НЕИЗВЕСТНОЕ ПРО ИЗВЕСТНУЮ ФОТОГРАФИЮ 28 страница



Да только ни там, ни здесь их каннибальская «наука», их самые предусмотрительные приказы не могли решить задачу, привести их к победе.

Нужно было что-то большее, чем блудливый страх перед расплатой, за жизнь свою страх.

Нужно было что-то такое, что сильнее любых приказов, всех мук голода. Что сильнее и страха и смерти. Именно то, чем держались ленинградцы, что питало волю и героизм советских людей под Москвой, и в Севастополе, и в Сталинграде, и в партизанских краях и республиках, — великая, высокая человеческая правота и оправданность борьбы до последнего дыхания.

Мария Ивановна, бессмертная, вечная Мария Ивановна не капитулировала. Капитулировали они — те, чта старались убить ее бомбами, снарядами, похоронить под стенами обрушившихся домов, уморить голодом, холодом, усталостью, безнадежностью. Победила она и безымянный мальчик, который родился, казалось бы в самом царстве смерти.

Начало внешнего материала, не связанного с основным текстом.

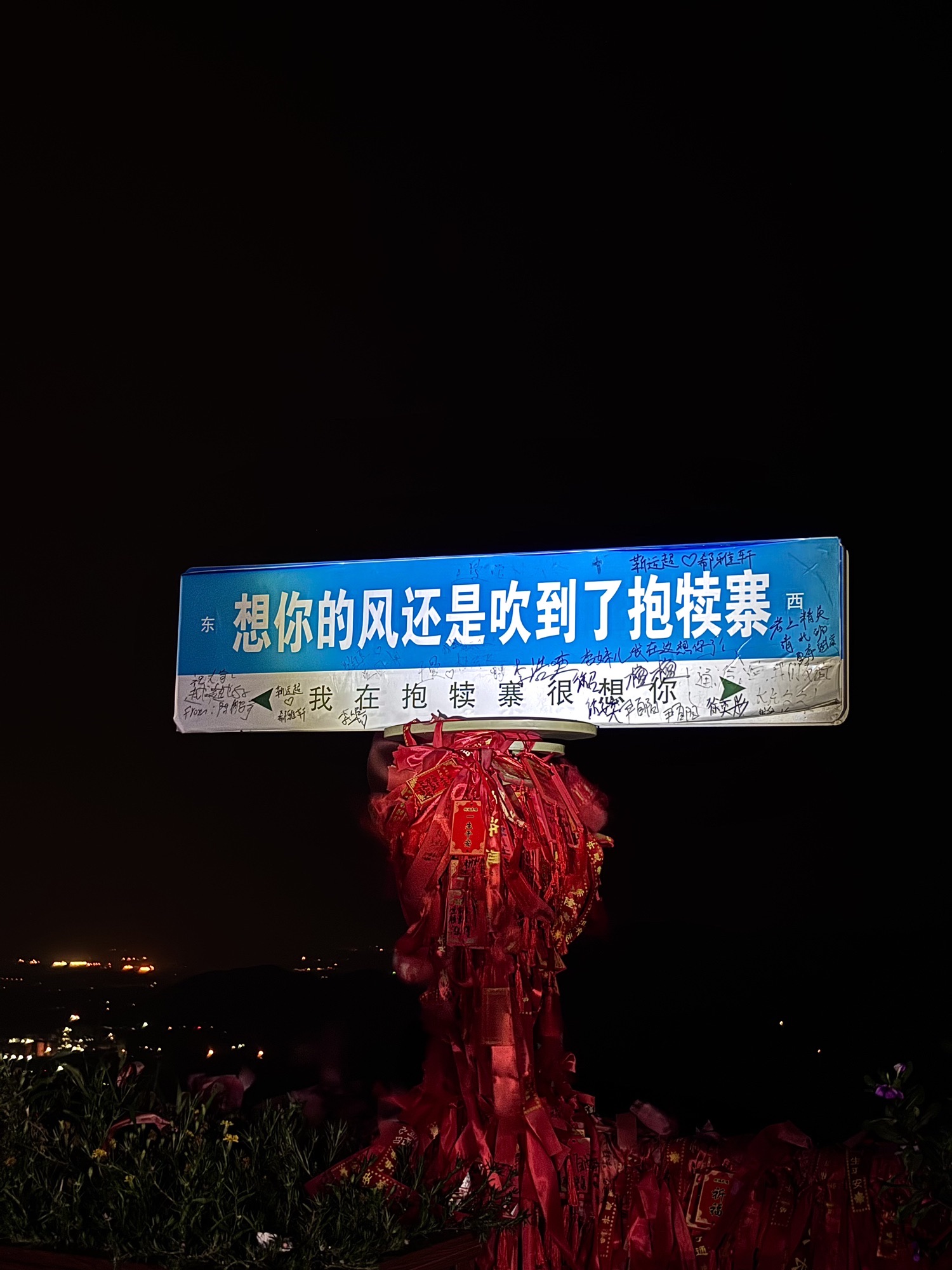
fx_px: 1907
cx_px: 476
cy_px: 635
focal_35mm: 52
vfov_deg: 36.8
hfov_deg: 28.0
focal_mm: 5.96
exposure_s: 1/2
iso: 80
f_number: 1.6
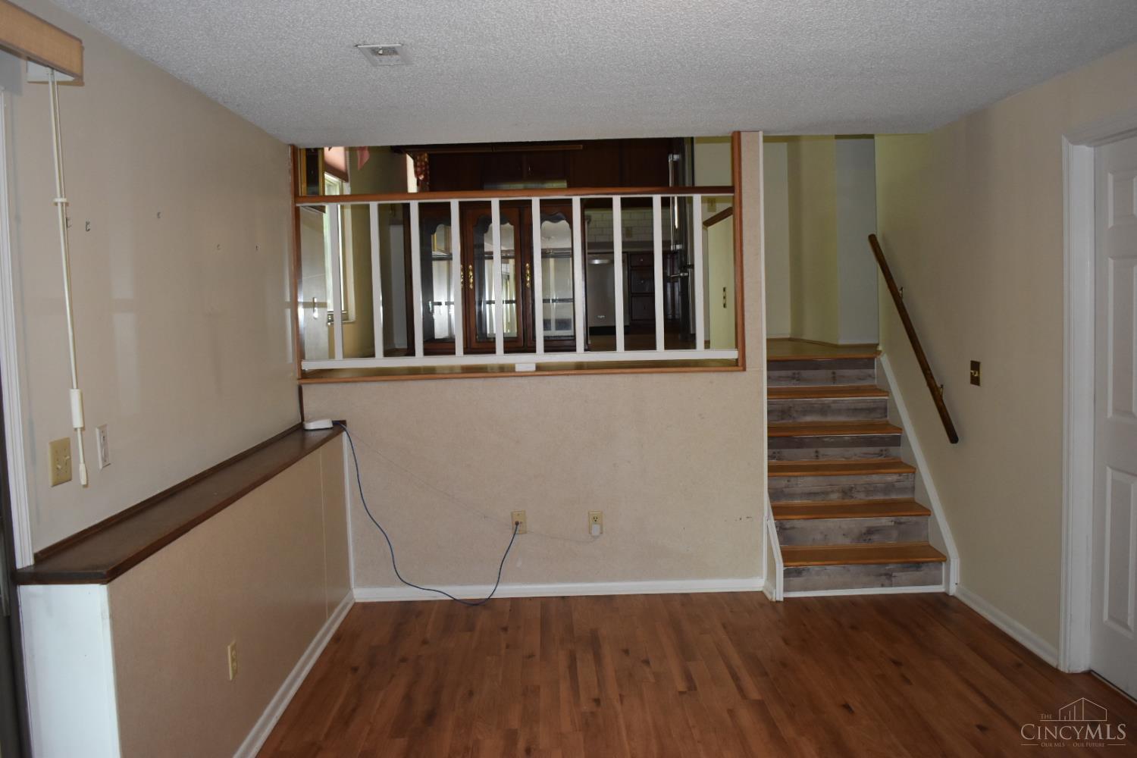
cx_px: 568
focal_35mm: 33
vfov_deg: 40.0
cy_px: 379
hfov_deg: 57.2
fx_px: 1042
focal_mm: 22
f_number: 3.8
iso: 1400
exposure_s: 1/125
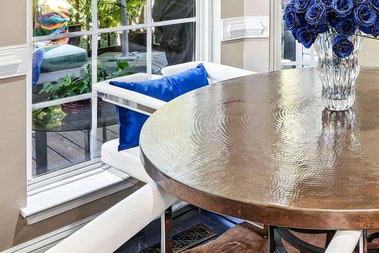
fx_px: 526
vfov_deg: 24.6
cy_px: -46
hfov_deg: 36.7
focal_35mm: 50
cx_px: 353
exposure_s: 1/5
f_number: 8
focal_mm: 17
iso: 400
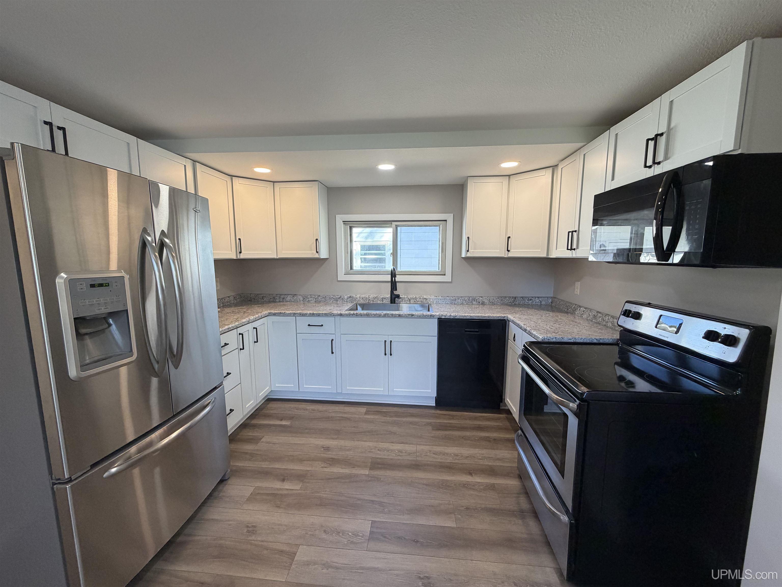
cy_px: 294
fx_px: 316
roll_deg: +0.6
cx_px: 391
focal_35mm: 14
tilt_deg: -6.4
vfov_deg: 85.7
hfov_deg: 102.1
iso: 200
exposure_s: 1/120
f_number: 2.2
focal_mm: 2.22
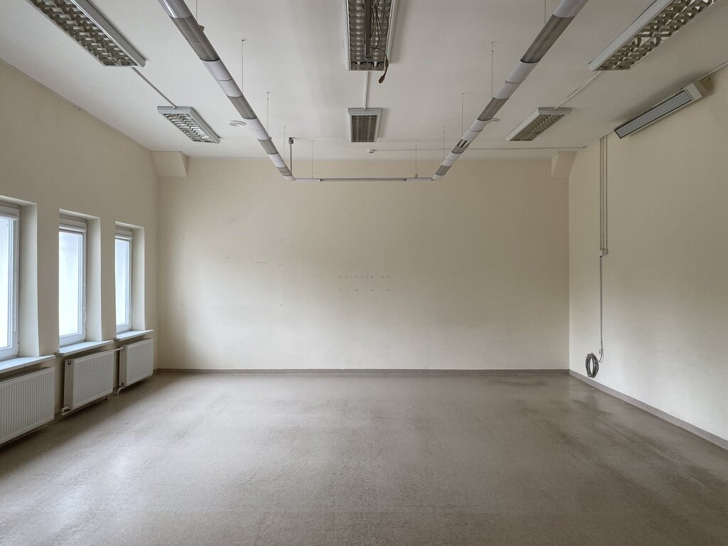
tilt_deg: +0.0
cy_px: 273
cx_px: 364
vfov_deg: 53.1
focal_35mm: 26
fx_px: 547
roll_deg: -0.2
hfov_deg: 67.3
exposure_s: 1/121
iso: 100
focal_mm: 4.25
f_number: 1.8
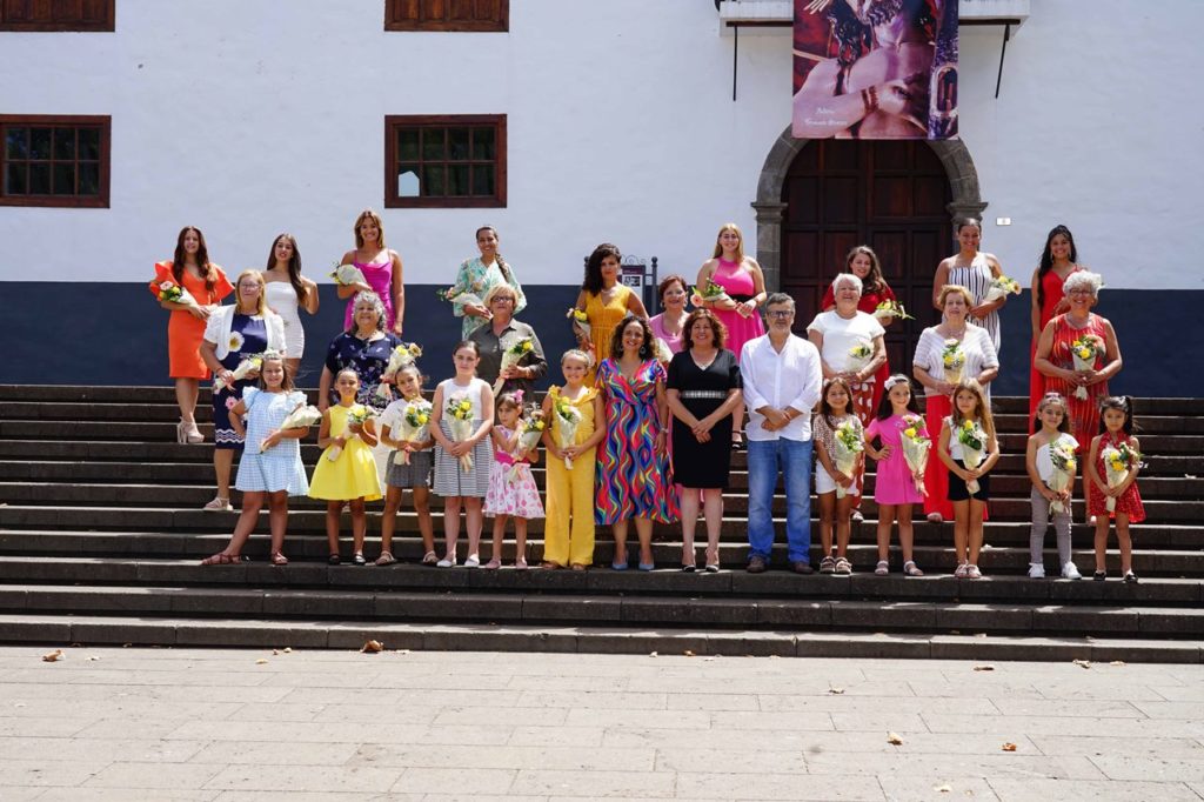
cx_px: 602
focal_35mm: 44
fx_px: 1471
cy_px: 401
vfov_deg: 30.5
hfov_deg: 44.5
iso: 100
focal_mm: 44
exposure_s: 1/100
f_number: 10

Жизнь победила.

 

 

ЧАСТЬ ВТОРАЯ

 

 

ТРОЕ ИЗ ТРЕХ МИЛЛИОНОВ

 

В первые дни войны, несмотря на стремительное продвижение фашистских полчищ, никто еще не мог предвидеть, какова будет военная судьба Ленинграда и что ждет ленинградцев.

Слово «блокада», вобравшее в себя все мыслимые» и немыслимые трудности, мучения, беды, возникло и закрепилось в тревожной жизни горожан не сразу. Что-то грозное происходило, надвигалось, и ленинградец жадно искал, где, где же нужны личные его усилия, его самоотверженность, готовность сражаться, а если надо, то и умереть. Только бы не длилось это беспомощное ожидание самого худшего. Найти в деле, в общем и главном деле выход гневу и беспокойству…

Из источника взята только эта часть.